-- Exercise details --
Print the line containing "middle mcp: (162, 124)", then every line after it through the end of the material, exactly as written and without pictures.

START Information provided

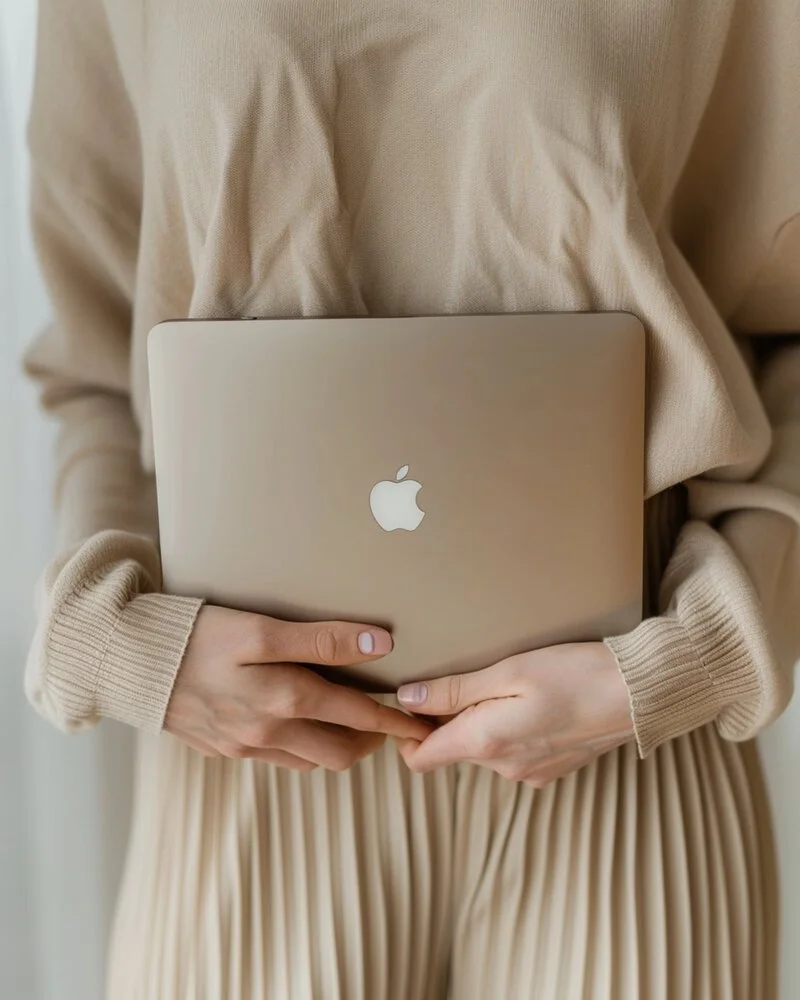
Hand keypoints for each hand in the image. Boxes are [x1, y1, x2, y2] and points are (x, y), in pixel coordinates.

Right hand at [165, 605, 432, 769]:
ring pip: (309, 760)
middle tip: (389, 720)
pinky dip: (302, 747)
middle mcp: (268, 733)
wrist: (126, 662)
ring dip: (338, 746)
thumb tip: (380, 646)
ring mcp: (244, 746)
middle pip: (340, 753)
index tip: (422, 724)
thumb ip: (321, 640)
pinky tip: (301, 723)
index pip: (359, 717)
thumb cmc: (196, 634)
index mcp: (284, 701)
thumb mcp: (261, 628)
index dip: (396, 721)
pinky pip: (277, 759)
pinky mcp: (222, 748)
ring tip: (351, 720)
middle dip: (371, 740)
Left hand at [394, 642, 633, 785]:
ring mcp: (530, 773)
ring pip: (483, 749)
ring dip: (481, 721)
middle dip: (447, 718)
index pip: (421, 759)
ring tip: (503, 683)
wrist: (640, 694)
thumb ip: (455, 690)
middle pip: (452, 749)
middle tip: (461, 675)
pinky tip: (531, 701)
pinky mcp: (552, 769)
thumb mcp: (509, 670)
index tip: (410, 703)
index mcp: (487, 743)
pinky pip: (513, 752)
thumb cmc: (575, 673)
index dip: (406, 733)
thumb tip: (408, 698)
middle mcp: (505, 768)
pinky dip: (509, 729)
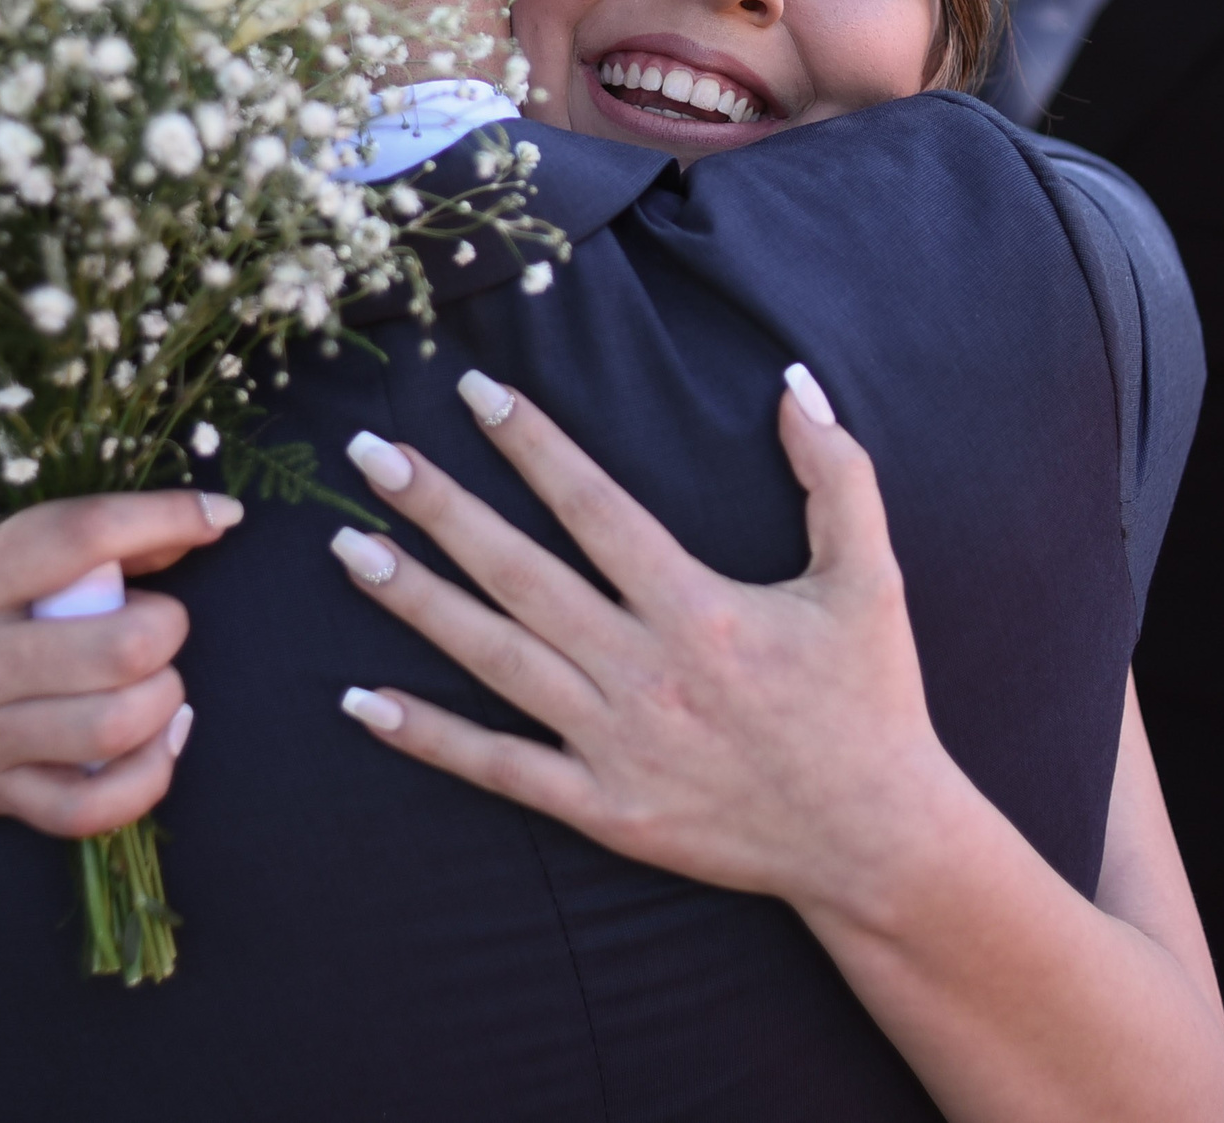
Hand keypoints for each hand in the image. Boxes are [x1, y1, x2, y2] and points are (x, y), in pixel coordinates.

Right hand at [0, 490, 237, 837]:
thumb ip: (55, 546)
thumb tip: (180, 534)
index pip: (79, 538)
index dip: (166, 518)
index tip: (218, 515)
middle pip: (119, 646)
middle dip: (166, 625)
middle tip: (152, 619)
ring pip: (115, 727)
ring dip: (164, 696)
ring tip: (153, 678)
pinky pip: (88, 809)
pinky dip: (147, 777)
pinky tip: (155, 741)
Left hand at [329, 365, 962, 913]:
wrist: (874, 839)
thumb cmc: (870, 699)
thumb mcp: (871, 576)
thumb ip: (837, 473)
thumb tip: (793, 382)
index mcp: (700, 607)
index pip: (593, 505)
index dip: (531, 443)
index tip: (474, 391)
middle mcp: (645, 670)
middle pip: (519, 573)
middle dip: (440, 508)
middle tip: (371, 452)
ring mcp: (615, 744)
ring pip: (494, 660)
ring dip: (416, 603)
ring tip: (349, 548)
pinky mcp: (603, 809)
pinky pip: (498, 767)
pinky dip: (428, 737)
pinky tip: (362, 700)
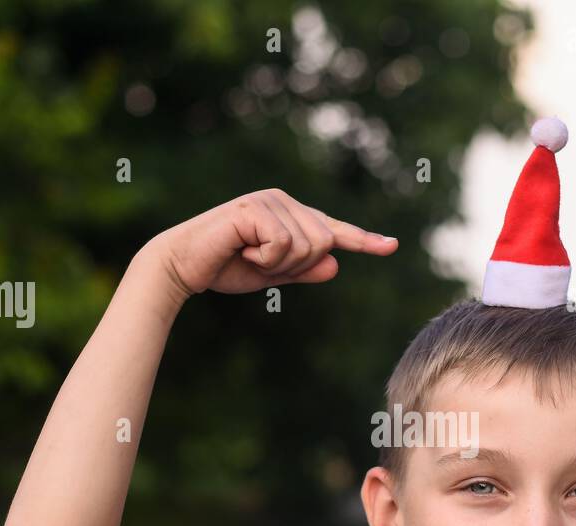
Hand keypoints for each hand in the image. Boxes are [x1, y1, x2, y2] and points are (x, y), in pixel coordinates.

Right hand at [152, 188, 398, 296]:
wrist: (184, 266)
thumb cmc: (224, 267)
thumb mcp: (272, 274)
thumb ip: (303, 270)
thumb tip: (335, 264)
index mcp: (291, 215)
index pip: (332, 231)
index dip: (364, 240)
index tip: (392, 247)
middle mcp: (283, 201)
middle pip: (323, 243)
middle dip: (295, 266)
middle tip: (259, 262)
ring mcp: (269, 201)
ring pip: (307, 246)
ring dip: (277, 264)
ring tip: (248, 255)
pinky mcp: (254, 208)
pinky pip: (284, 244)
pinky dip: (265, 258)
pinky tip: (241, 249)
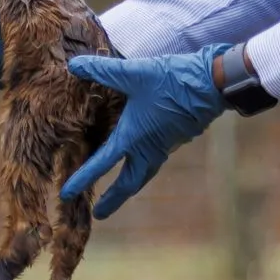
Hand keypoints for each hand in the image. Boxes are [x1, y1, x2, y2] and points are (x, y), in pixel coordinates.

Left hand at [61, 47, 225, 218]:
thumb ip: (103, 70)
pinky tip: (141, 158)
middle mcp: (148, 148)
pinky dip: (142, 167)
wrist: (213, 85)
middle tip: (99, 214)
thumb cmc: (173, 81)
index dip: (82, 179)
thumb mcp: (134, 73)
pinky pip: (154, 161)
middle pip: (128, 183)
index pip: (102, 163)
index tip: (66, 195)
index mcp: (133, 137)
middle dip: (113, 199)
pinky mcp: (175, 138)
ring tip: (119, 192)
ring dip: (128, 185)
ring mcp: (164, 145)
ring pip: (143, 173)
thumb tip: (74, 65)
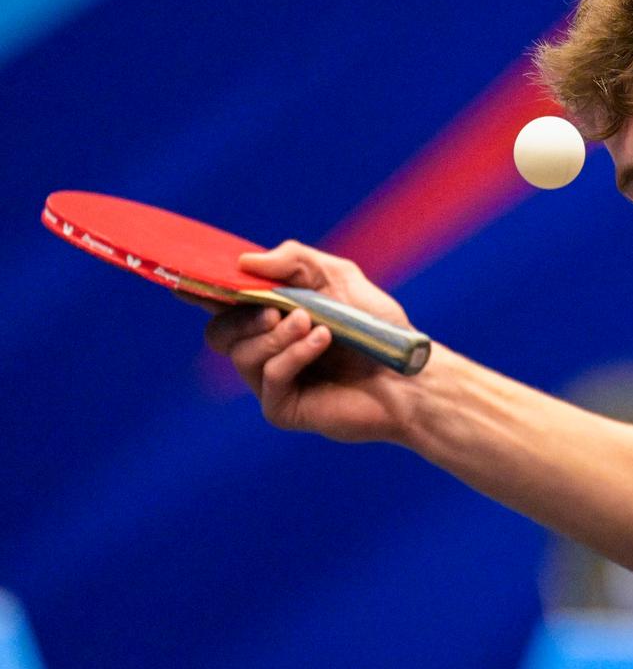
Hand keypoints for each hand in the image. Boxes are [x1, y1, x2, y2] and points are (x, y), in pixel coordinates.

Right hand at [198, 241, 418, 441]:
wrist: (410, 374)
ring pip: (240, 354)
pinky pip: (268, 375)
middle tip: (276, 310)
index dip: (199, 291)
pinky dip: (294, 354)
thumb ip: (295, 261)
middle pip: (217, 333)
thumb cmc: (378, 329)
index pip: (220, 305)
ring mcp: (271, 382)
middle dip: (241, 316)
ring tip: (314, 325)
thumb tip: (244, 262)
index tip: (186, 280)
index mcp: (270, 318)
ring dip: (276, 335)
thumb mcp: (339, 278)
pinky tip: (323, 342)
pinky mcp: (282, 408)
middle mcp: (265, 351)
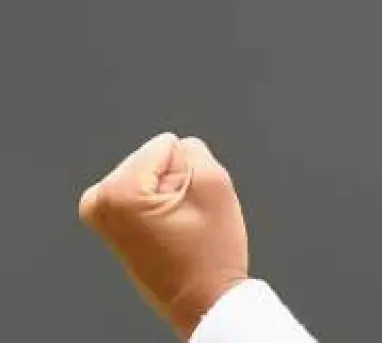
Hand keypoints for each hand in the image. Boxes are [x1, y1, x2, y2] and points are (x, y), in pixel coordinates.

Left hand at [78, 132, 249, 339]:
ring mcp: (99, 217)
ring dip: (169, 195)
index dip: (188, 172)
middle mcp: (99, 203)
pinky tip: (170, 230)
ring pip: (149, 175)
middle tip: (186, 219)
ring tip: (178, 227)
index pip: (168, 146)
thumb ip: (195, 149)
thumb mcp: (216, 185)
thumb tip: (176, 148)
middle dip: (176, 182)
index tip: (189, 207)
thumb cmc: (210, 253)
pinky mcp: (106, 226)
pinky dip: (158, 205)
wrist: (203, 300)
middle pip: (154, 159)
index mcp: (119, 192)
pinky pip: (142, 193)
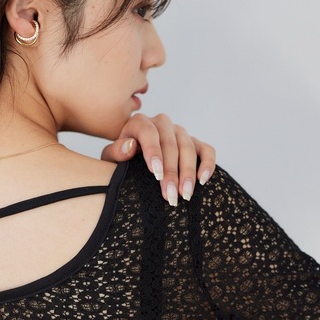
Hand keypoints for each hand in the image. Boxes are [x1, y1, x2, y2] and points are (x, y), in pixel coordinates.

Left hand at [101, 113, 215, 205]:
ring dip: (188, 173)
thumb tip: (130, 146)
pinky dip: (208, 164)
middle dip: (171, 172)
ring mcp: (180, 132)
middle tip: (171, 196)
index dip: (153, 152)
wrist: (133, 160)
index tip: (156, 174)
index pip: (148, 132)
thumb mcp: (111, 158)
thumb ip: (116, 152)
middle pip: (171, 144)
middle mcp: (162, 124)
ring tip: (185, 195)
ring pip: (189, 148)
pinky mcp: (195, 142)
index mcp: (140, 123)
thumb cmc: (121, 160)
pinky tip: (203, 180)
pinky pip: (207, 150)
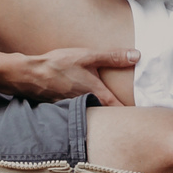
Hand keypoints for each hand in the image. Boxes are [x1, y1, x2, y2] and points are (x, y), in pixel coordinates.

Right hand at [8, 47, 138, 106]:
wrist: (28, 75)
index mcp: (97, 94)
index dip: (133, 113)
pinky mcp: (64, 109)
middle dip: (118, 116)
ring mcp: (75, 110)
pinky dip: (86, 112)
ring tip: (112, 113)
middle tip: (131, 115)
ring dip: (103, 115)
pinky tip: (86, 103)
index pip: (120, 110)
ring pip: (94, 115)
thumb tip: (137, 56)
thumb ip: (112, 57)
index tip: (143, 116)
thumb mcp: (87, 56)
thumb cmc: (58, 64)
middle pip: (108, 116)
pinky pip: (80, 113)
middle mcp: (87, 106)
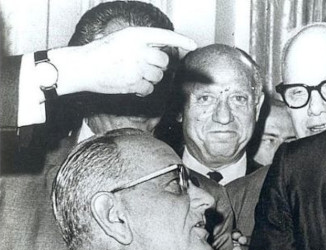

END Information provided

-- Output --
middle mcp: (162, 124)
ring tip: (185, 195)
ring pip: (189, 148)
pinky mcp: (195, 142)
index mcp: (140, 123)
thumb cmc: (121, 160)
pinky tip: (203, 180)
pinky pip: (207, 150)
Hand keypoints for each hand in the image. Boxes are [x1, y1, x2, y2] and points are (x, y), in pixel coordinates.

Right hand at [8, 47, 138, 106]:
wrist: (28, 75)
index mcp: (97, 94)
index dip: (133, 113)
pinky mcp: (64, 109)
middle dip: (118, 116)
ring mcp: (75, 110)
pinky dip: (86, 112)
ring tip: (112, 113)
middle tip: (131, 115)
ring dip: (103, 115)
pinky tip: (86, 103)
index pip: (120, 110)
ring pip: (94, 115)
thumb tip: (137, 56)
thumb ip: (112, 57)
index tip: (143, 116)
thumb mcp: (87, 56)
thumb cmc: (58, 64)
middle pip: (108, 116)
pinky pip: (80, 113)
middle mcp: (87, 106)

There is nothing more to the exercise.